Another reason for this problem of defensive inflexibility is that the existing literature is marked by confusion as to what constitutes appropriate vs. inappropriate "boundary transgressions"( n1) ( 1). To some extent this is unavoidable, since, as noted above, context may make the same intervention acceptable in one situation while not in another. Also, one's conception of boundaries is rooted in the type of psychotherapy being practiced. (Cognitive-behavioral therapists understandably will have different techniques and appropriately different ideas of what constitutes the boundaries that pertain. This article, and the literature it draws upon, are from a psychodynamic perspective.)

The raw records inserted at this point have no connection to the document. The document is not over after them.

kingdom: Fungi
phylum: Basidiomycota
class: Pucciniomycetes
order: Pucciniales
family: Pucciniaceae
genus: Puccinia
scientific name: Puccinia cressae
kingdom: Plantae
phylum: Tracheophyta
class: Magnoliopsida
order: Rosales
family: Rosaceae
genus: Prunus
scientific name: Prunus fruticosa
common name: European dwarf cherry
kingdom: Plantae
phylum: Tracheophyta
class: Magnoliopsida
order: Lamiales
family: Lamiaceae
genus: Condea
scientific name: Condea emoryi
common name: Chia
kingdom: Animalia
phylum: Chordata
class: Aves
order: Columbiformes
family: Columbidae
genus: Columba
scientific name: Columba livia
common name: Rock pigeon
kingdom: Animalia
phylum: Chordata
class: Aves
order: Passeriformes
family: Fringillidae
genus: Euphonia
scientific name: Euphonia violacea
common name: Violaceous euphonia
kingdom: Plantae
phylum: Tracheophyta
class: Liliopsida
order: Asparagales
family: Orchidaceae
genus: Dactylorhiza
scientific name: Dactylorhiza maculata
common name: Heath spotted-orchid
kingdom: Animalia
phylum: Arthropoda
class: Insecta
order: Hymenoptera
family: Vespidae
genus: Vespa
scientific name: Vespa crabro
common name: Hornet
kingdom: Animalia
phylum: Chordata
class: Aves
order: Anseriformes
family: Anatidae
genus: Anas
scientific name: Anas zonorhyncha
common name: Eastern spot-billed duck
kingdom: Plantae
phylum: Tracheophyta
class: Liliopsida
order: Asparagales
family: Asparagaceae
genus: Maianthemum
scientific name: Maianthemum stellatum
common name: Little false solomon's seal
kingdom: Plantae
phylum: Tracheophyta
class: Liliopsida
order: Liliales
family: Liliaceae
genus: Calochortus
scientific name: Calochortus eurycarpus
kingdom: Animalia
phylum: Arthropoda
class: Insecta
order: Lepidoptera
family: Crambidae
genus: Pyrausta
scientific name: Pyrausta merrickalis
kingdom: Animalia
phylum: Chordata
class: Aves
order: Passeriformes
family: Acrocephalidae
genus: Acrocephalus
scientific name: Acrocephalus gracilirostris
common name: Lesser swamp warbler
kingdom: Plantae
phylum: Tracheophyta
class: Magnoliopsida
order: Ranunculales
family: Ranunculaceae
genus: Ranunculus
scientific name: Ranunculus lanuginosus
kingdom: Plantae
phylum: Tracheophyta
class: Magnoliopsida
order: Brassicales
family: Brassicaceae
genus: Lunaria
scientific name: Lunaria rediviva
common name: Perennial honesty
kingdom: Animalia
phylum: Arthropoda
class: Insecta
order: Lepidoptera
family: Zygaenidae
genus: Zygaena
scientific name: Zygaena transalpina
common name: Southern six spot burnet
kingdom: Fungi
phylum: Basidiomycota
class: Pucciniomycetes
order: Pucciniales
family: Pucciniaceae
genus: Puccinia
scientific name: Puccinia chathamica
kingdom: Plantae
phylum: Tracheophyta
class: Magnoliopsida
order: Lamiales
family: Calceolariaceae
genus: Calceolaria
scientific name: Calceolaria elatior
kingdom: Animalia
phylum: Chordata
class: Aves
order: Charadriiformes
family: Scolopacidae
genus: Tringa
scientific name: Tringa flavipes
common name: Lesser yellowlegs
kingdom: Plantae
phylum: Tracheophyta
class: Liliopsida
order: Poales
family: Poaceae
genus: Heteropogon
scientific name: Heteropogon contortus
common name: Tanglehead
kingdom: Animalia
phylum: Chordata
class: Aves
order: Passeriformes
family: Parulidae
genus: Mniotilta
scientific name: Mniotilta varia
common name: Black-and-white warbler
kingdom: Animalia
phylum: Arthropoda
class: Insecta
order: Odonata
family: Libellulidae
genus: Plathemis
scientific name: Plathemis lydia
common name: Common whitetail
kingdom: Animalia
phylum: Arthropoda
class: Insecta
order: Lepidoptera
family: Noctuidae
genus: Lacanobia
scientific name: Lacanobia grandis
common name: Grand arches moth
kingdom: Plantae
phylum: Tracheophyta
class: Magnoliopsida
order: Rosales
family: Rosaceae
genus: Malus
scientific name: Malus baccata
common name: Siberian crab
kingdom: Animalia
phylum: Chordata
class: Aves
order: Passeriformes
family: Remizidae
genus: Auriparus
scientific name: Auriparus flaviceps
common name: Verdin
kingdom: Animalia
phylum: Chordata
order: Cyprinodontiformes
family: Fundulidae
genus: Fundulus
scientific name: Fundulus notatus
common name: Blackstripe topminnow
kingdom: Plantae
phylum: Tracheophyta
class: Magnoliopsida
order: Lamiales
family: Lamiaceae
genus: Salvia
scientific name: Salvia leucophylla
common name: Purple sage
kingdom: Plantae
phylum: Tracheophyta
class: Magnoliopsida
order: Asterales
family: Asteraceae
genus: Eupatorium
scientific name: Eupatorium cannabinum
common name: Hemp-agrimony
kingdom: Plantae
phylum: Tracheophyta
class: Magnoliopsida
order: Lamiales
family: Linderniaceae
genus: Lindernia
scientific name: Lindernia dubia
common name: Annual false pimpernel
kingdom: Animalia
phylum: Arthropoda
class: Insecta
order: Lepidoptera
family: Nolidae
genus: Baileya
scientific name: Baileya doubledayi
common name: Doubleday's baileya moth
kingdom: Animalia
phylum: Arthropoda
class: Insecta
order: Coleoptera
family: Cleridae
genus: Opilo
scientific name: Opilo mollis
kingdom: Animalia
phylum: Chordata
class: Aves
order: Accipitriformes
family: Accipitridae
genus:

In this vein, I will present an understanding of the concept of boundary crossings that connects it to the familiar process of creating a therapeutic alliance. Viewed in this light, boundary crossings will be recognizable as a continuing elaboration of the therapeutic setting. As such, these "actions at the boundary" can be understood to be part and parcel of psychotherapeutic work: a standard element in technique with its unique place and potentials for use and misuse. This perspective is intended to clarify the concept of boundary crossings, securely placing them in the familiar array of reasonable therapeutic interventions. Also, I will attempt to illustrate the clinical utility of recognizing that boundary interventions (violations and crossings) each have gray areas that span ethical practice and malpractice. In addition, a fundamental but overlooked distinction between boundary violations and boundary crossings that will be illustrated below is that boundary crossings relate to the therapist's attempts to enhance the treatment, while boundary violations, which more grossly breach the patient's physical and/or psychological subjective space, often do so in the service of the therapist's interests.